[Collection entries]
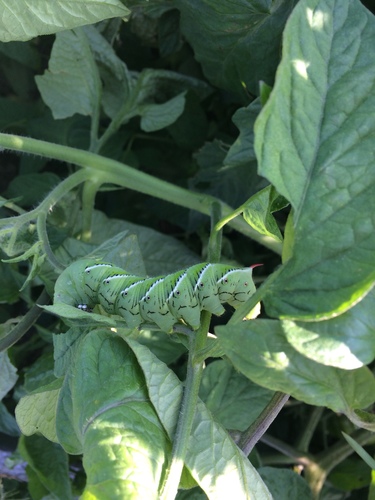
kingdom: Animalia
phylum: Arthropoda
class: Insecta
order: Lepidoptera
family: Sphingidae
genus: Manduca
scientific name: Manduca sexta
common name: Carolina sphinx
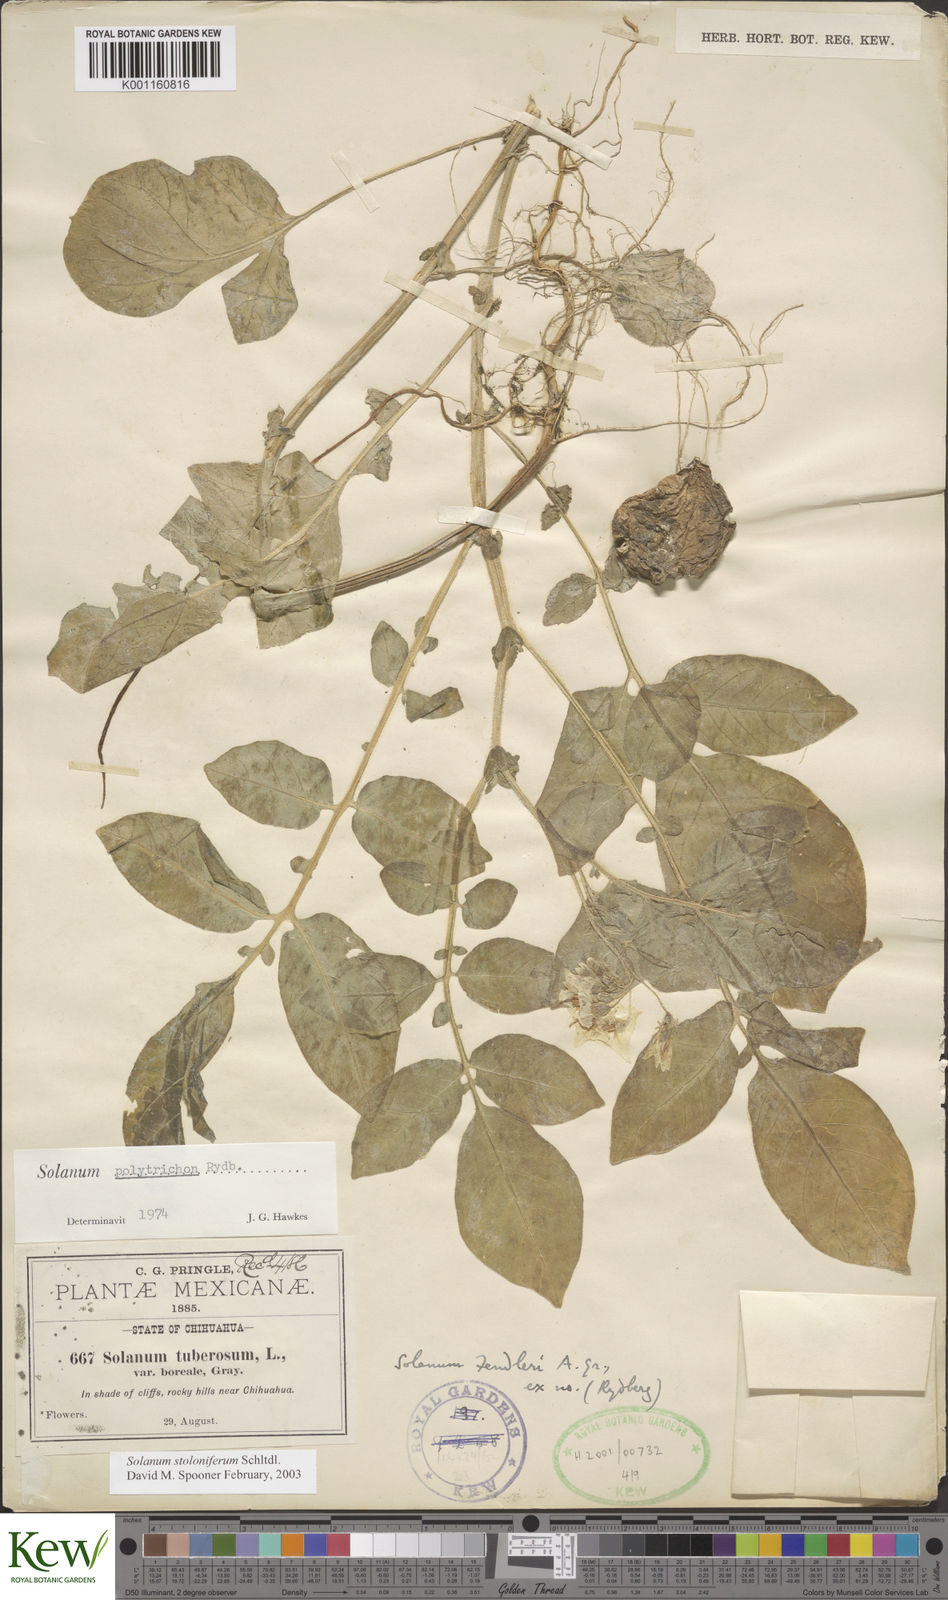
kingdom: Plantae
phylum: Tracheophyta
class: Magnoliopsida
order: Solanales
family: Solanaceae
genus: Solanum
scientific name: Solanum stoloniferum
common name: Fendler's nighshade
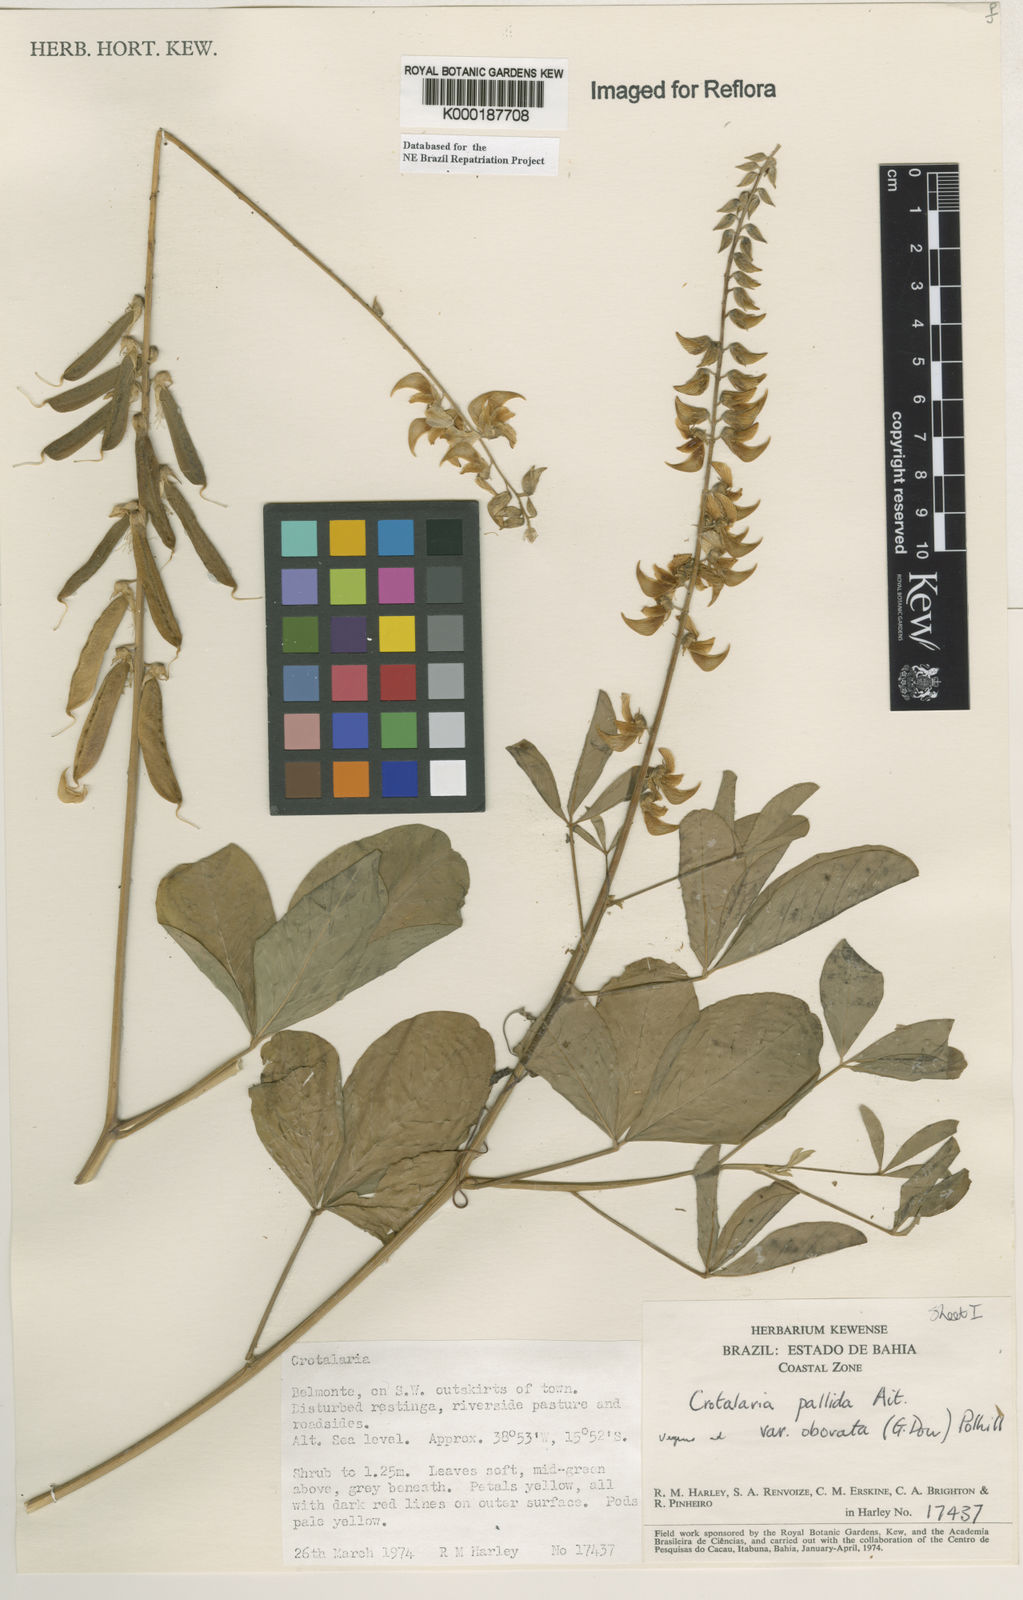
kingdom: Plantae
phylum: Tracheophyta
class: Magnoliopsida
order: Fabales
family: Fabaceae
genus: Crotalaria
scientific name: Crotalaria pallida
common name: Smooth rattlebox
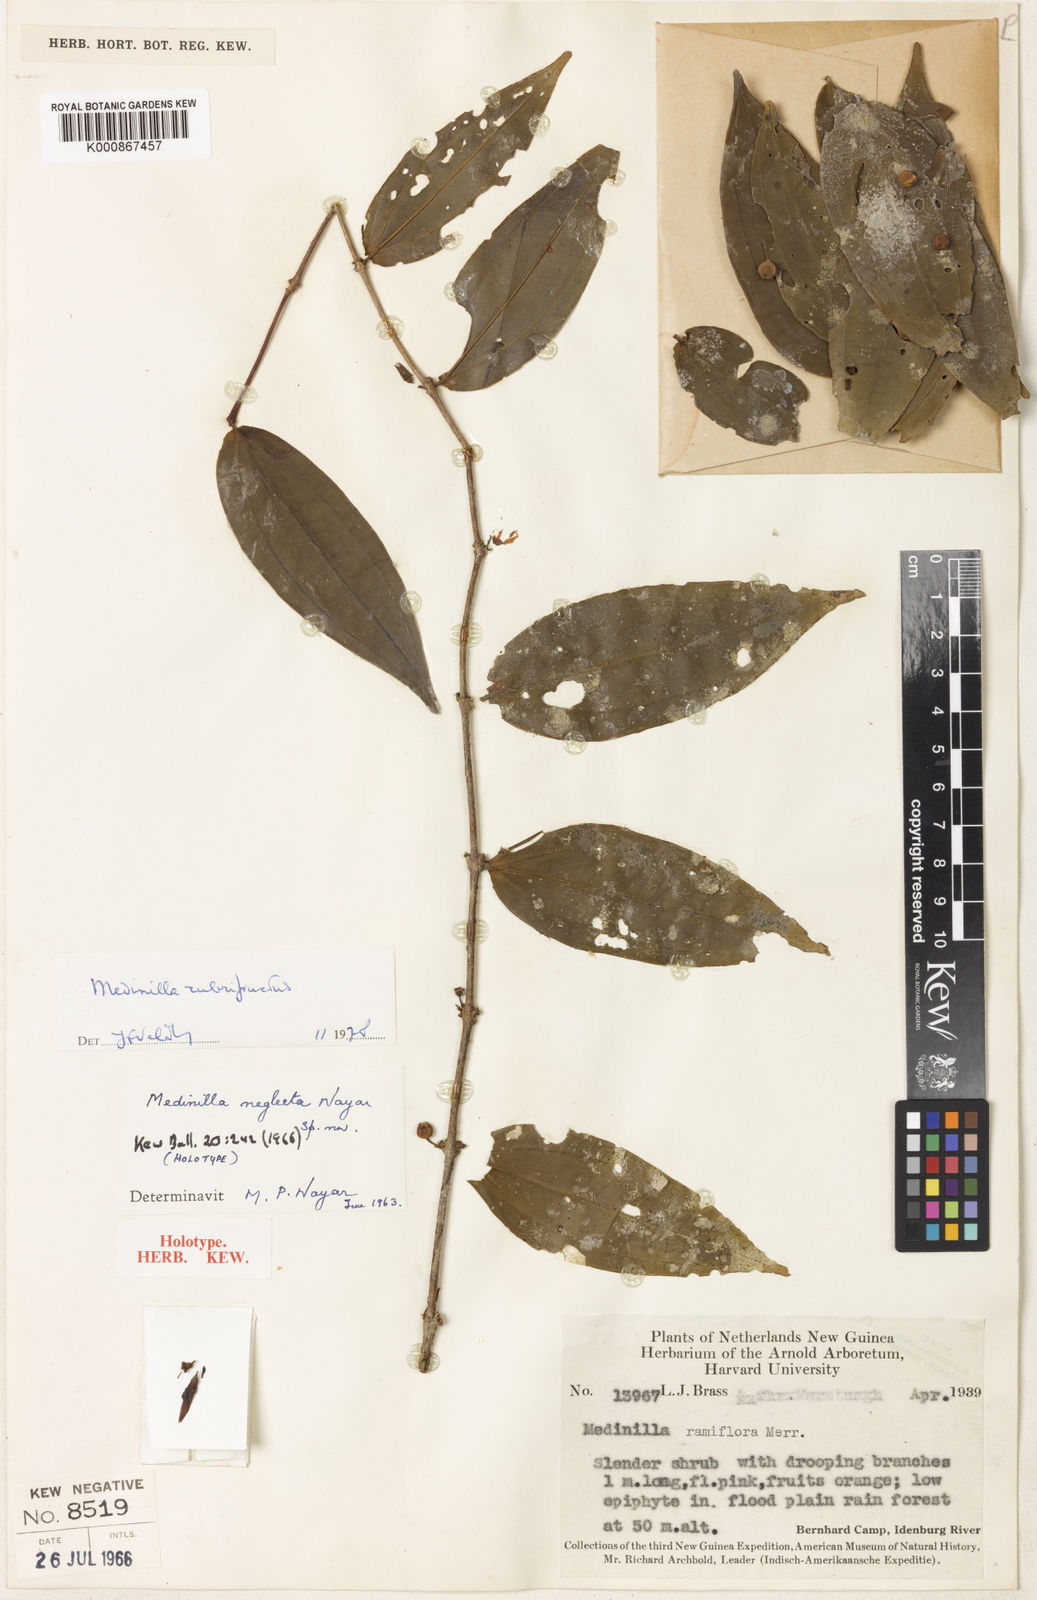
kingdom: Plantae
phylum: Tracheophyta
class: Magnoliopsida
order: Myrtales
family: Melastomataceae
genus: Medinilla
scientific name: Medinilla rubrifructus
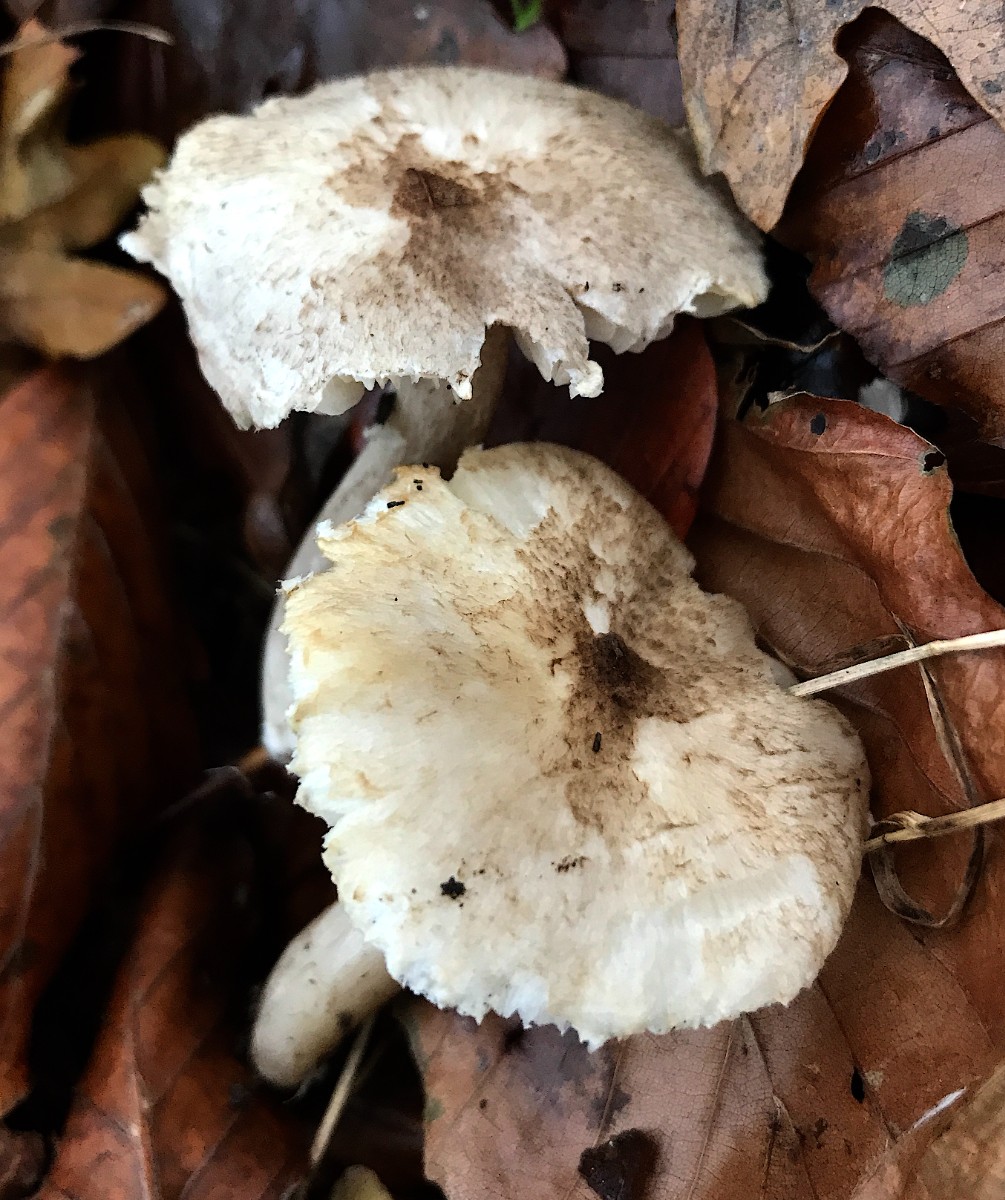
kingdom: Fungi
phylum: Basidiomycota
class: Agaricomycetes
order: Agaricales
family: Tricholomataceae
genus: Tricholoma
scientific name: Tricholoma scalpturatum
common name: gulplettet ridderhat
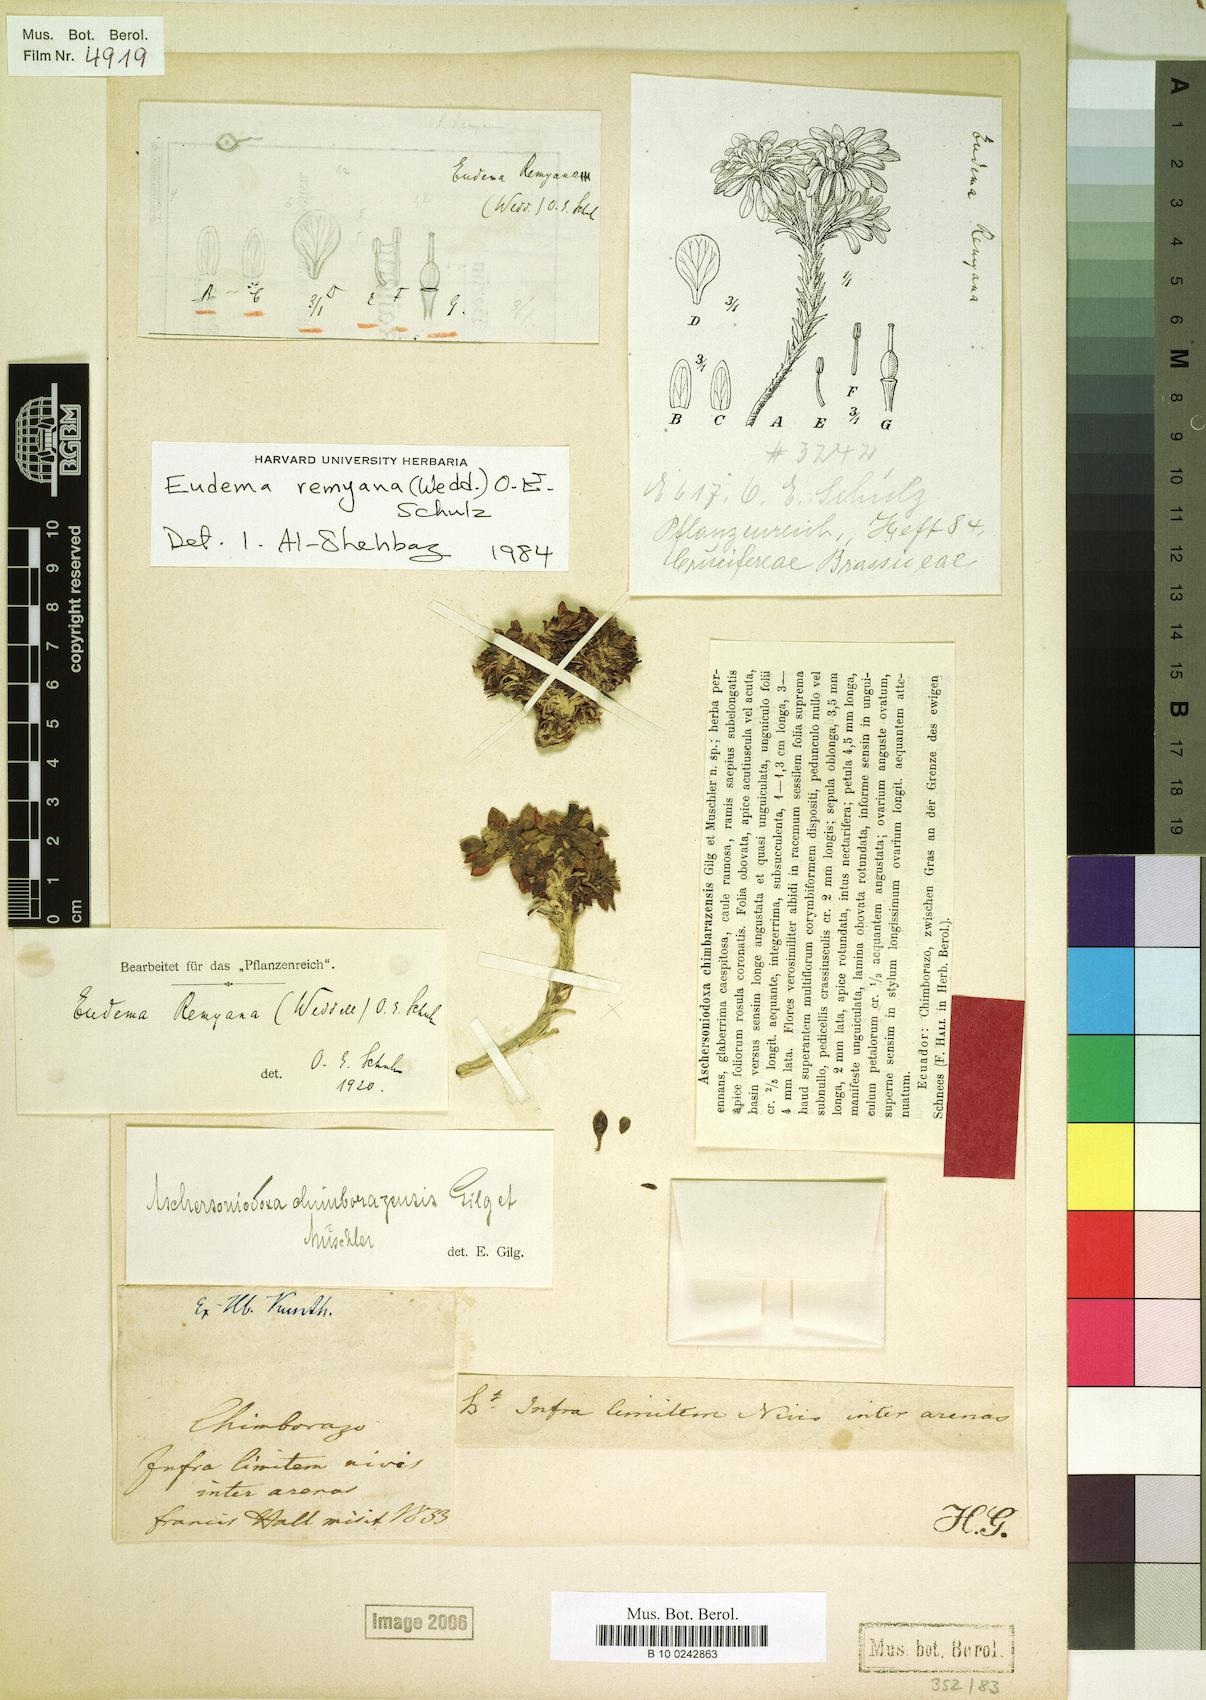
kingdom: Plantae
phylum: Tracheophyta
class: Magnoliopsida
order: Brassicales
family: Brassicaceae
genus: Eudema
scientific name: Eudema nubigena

* **Aim**
Pick out each line in the rows above that contains the word "order" and copy it.

* **Exercise result**
order: Lepidoptera
order: Solanales
order: Fabales
order: Myrtales
order: Agaricales
order: Brassicales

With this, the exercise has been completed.